例:docker/newsletter-system/ にファイルを置いた場合 → 保存パスは docker/ を選択
Compose設定を行う
プロジェクト作成画面の「Compose設定」では、2通りの方法があります。
方法A:ファイルをインポートする(推奨)
「インポート」ボタンをクリックし、STEP 3 で配置した docker-compose.yml を選択します。
ファイルの内容が自動で読み込まれます。
方法B:直接入力する
テキストエリアに docker-compose.yml の内容を直接貼り付けることもできます。
内容を少し変えて試したいときに便利です。
設定が完了したら「今すぐデプロイ」ボタンを押します。
初回はDockerイメージのダウンロードが走るため、1〜5分ほどかかる場合があります。そのまま待ちましょう。
実行中になったことを確認する
プロジェクト一覧に戻り、作成したプロジェクトのステータスが「実行中」になっていれば起動成功です。
ステータスが「エラー」になっている場合は、プロジェクトをクリックしてログを確認してください。docker-compose.yml の書き方ミスや、ポートの競合が原因であることが多いです。
クイックアクセスでアプリにアクセスする
プロジェクト名をクリックしてコンテナ一覧を開きます。
起動中のコンテナの「クイックアクセス」ボタンを押すと、ブラウザで自動的にアプリのURLが開きます。

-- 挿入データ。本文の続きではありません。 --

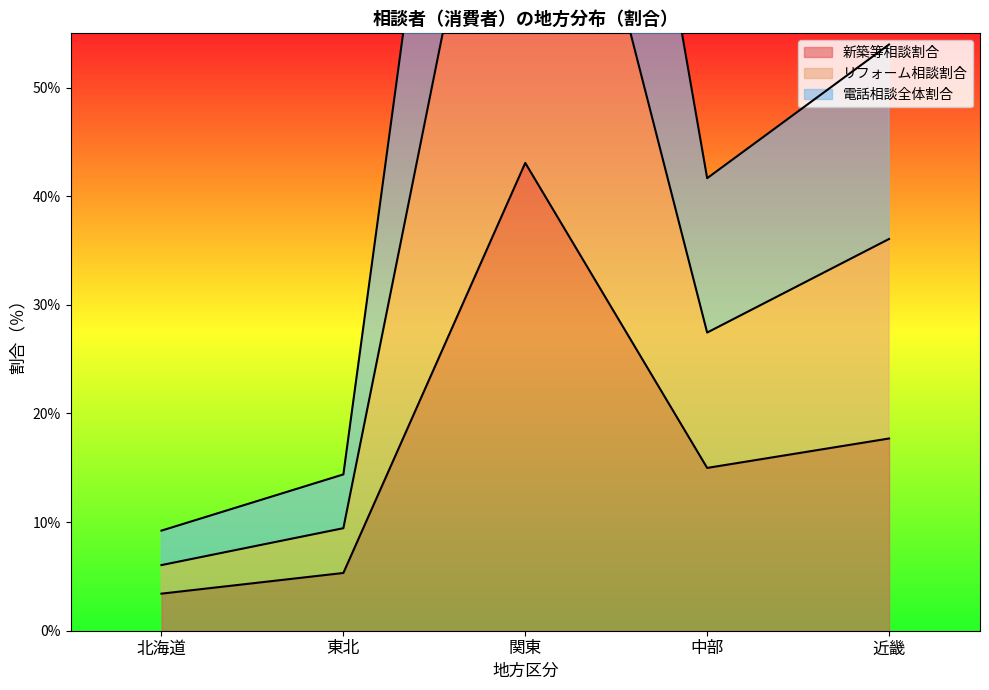

Reading right to left, list all the values displayed in this chart.

新築等相談割合: 近畿=17.7	中部=15.0	関東=43.1	東北=5.3	北海道=3.4
リフォーム相談割合: 近畿=36.1	中部=27.5	関東=92.9	東北=9.4	北海道=6.0
電話相談全体割合: 近畿=54.0	中部=41.7	関東=138.0	東北=14.4	北海道=9.2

ポート番号は docker-compose.yml の ports に書かれている左側の数字です。
うまくいかないときのチェックリスト
| 症状 | 確認ポイント |
|---|---|
| デプロイ後すぐエラーになる | コンテナのログを確認。docker-compose.ymlの書き方ミスが多い |
| URLにアクセスできない | ポート番号が合っているか確認。NASのファイアウォール設定も確認 |
| ファイルが見つからないエラー | volumes(マウントパス)の指定が正しいか確認 |
| 起動に時間がかかる | 初回はイメージのDL中。ログに進捗が出るので待つ |
インストール方法のまとめ
UGREEN NASでDockerアプリを起動する手順をまとめます。
- NASの管理画面(UGOS)にアクセス
- アプリセンターからDockerをインストール
- ファイルマネージャーでアプリのフォルダを作成してファイルを配置
- Dockerのプロジェクト作成(プロジェクト名・保存パスを設定)
- Compose設定(インポートまたは直接入力)→「今すぐデプロイ」
- ステータスが「実行中」になれば起動成功
- クイックアクセスでアプリにアクセス
一度手順を覚えてしまえば、次からは docker-compose.yml を用意するだけで様々なアプリを動かせます。